In the listing below, start your output at the line with "ODBORNÍCI, STUDENTI" and end it after the line with "Basic information", copying every line exactly.

----------------------------------------

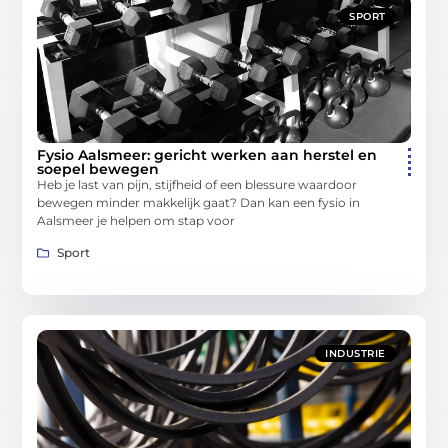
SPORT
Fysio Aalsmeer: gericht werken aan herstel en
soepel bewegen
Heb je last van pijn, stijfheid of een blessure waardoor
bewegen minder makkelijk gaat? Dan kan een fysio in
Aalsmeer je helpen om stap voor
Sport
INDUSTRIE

----------------------------------------

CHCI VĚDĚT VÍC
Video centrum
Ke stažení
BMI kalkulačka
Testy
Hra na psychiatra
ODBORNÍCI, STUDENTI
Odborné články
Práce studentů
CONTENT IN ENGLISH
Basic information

----------------------------------------

- _Your response_
ODBORNÍCI, STUDENTI
Odborné články
Práce studentů
CONTENT IN ENGLISH
Basic information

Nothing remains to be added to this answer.